Numa equipa de 11 elementos onde apenas um, Sousa Cintra, pode ser chamado de “notável” (pela notoriedade que tem entre sportinguistas, não pela ligação ao status quo do Sporting e ao chamado roquettismo, o nome dado à linha que José Roquette implementou no Sporting e a que os sucessores Dias da Cunha, Soares Franco e Godinho Lopes tentaram dar seguimento), estão ainda Luis Marques, jornalista e antigo administrador da RTP e Sic; António Sá Costa, professor universitário; Silvino Sequeira, ex-autarca; Jorge Gurita, militar de carreira; Alexandre Cavalleri, empresário, entusiasta das modalidades leoninas e antigo sponsor do judo do Sporting; Rui Moço, antigo gestor bancário e economista; Pedro Reis, advogado; António Rebelo, mais um antigo vice-presidente de Bruno de Carvalho; e José Leitão, gestor com passagem pela administração da empresa Media Capital.
Na conferência de imprensa de apresentação da equipa, este sábado, Artur Torres Pereira afirmou que tem como objetivo ajudar a “inverter o ciclo de acontecimentos improváveis” que o Sporting tem vivido e que “envergonha os sportinguistas”.
O primeiro objetivo é encontrarmos a forma ideal de trabalhar.

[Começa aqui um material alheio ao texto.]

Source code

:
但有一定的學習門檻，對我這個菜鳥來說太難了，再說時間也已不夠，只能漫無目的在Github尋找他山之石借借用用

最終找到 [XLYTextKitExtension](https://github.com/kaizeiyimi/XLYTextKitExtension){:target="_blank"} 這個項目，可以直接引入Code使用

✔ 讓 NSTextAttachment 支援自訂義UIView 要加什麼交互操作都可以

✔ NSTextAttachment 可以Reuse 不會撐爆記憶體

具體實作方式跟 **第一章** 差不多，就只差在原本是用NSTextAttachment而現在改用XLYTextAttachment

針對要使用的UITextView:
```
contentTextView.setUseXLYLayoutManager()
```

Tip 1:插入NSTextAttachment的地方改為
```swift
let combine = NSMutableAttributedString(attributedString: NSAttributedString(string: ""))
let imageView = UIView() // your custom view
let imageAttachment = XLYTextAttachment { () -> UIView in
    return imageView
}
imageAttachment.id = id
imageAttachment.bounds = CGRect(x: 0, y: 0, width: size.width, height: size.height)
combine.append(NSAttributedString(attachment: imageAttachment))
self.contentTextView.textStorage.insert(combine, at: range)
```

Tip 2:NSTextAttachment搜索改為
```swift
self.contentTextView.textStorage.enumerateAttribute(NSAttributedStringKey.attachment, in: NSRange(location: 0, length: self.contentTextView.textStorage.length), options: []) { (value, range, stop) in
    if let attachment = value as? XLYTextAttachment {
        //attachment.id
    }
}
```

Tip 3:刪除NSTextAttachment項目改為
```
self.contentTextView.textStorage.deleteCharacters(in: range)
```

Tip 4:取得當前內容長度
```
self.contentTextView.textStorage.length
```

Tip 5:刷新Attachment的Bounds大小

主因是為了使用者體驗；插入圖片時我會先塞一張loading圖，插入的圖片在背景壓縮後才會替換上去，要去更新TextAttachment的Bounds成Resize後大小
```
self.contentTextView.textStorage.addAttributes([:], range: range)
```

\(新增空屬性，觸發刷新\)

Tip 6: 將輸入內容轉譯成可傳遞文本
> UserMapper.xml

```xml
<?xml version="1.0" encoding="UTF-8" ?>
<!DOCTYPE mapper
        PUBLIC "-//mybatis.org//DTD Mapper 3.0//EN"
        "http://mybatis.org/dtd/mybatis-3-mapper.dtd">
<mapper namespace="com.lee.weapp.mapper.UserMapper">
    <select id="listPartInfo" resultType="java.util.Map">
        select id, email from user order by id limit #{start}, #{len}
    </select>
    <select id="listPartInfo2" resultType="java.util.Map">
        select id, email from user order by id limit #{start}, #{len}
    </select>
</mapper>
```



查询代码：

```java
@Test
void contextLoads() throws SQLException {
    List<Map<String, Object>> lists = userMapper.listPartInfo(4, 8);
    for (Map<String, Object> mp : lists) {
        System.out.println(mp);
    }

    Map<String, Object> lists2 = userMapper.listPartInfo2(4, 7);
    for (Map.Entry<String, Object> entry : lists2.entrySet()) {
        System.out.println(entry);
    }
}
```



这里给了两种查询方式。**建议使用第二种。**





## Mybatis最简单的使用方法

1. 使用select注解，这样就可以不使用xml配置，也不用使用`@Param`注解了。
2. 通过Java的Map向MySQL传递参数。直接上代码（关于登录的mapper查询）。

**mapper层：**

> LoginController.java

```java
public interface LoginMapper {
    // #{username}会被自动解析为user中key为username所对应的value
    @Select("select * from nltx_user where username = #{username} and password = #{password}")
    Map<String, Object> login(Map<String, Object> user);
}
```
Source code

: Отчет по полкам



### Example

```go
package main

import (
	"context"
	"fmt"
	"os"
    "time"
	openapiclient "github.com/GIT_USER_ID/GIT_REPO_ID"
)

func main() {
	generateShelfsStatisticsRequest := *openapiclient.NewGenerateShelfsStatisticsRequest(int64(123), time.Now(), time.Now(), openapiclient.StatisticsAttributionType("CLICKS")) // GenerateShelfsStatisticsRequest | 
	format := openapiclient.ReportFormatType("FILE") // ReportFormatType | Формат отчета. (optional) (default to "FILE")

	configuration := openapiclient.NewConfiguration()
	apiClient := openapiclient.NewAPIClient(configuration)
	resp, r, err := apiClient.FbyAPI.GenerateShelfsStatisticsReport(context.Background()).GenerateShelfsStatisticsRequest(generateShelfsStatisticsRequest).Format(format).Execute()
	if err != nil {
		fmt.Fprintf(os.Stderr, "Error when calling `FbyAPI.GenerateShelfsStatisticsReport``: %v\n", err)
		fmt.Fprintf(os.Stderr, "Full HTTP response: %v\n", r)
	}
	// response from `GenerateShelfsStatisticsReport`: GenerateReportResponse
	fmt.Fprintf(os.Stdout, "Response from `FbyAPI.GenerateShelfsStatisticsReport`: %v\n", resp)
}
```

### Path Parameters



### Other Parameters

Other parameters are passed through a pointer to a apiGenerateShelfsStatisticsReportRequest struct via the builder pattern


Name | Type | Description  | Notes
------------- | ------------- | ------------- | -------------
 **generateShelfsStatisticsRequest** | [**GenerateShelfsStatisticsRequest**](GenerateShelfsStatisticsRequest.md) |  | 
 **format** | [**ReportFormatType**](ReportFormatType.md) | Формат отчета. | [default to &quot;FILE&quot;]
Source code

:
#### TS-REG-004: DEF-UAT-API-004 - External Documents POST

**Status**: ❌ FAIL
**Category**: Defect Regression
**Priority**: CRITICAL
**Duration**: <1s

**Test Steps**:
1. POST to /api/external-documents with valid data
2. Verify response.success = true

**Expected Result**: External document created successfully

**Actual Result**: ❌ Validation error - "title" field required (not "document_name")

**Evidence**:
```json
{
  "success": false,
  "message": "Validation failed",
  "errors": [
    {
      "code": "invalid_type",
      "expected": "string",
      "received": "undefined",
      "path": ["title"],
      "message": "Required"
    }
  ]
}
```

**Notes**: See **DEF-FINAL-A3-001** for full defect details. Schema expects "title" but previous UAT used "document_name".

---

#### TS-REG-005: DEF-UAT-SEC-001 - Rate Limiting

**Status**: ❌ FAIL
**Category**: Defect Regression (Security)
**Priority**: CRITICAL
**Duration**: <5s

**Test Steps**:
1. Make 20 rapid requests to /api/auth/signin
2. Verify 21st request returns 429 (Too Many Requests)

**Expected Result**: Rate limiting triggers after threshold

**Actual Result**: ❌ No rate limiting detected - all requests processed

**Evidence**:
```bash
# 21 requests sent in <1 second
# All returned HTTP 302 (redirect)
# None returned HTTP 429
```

Estou rodeado de pessoas livres, sérias, competentes e com idoneidade profissional. Dentro deste enquadramento, o ponto de partida é organizarmo-nos, tendo como objetivo estratégico sermos mais eficientes para levar a cabo a missão transitória que temos”, apontou ainda.
“Está na hora de os sócios despertarem de vez e tomarem os destinos do clube nas duas mãos, para devolver a esperança ao clube e pôr fim a este ciclo que nos envergonha, começando por um presença massiva na AG de dia 23 [AG de destituição] e noutra que ocorrerá o mais cedo possível e na qual um novo ciclo se abrirá”, afirmou o novo homem forte da gestão do Sporting, referindo-se, neste último momento, à Assembleia Geral para eleição dos órgãos sociais demissionários (Conselho Fiscal e Disciplinar e Mesa da Assembleia Geral).
“A nossa prioridade é gerir o clube até que os sócios do Sporting ponham um fim e invertam este ciclo, para que possamos respirar”, afirmou ainda Torres Pereira. Acusando Bruno de Carvalho de tentar disfarçar a atual situação “com novas promessas e falsas ilusões”, disse: “Pode-se enganar algumas pessoas durante algum tempo, e pode-se enganar muitas pessoas durante muito tempo, mas não se pode enganar todas as pessoas durante todo o tempo”.
Apesar de Torres Pereira e a sua comissão de gestão terem ficado apenas com o controlo temporário do clube e não da SAD (não podendo, portanto, controlar as decisões relativas ao futebol profissional do Sporting, que continua sob a égide de Bruno de Carvalho e do seu recuperado homem-forte para o futebol, Augusto Inácio), o novo líder (temporário) do clube afirmou que lutará pela “preservação e valorização” dos ativos futebolísticos do Sporting.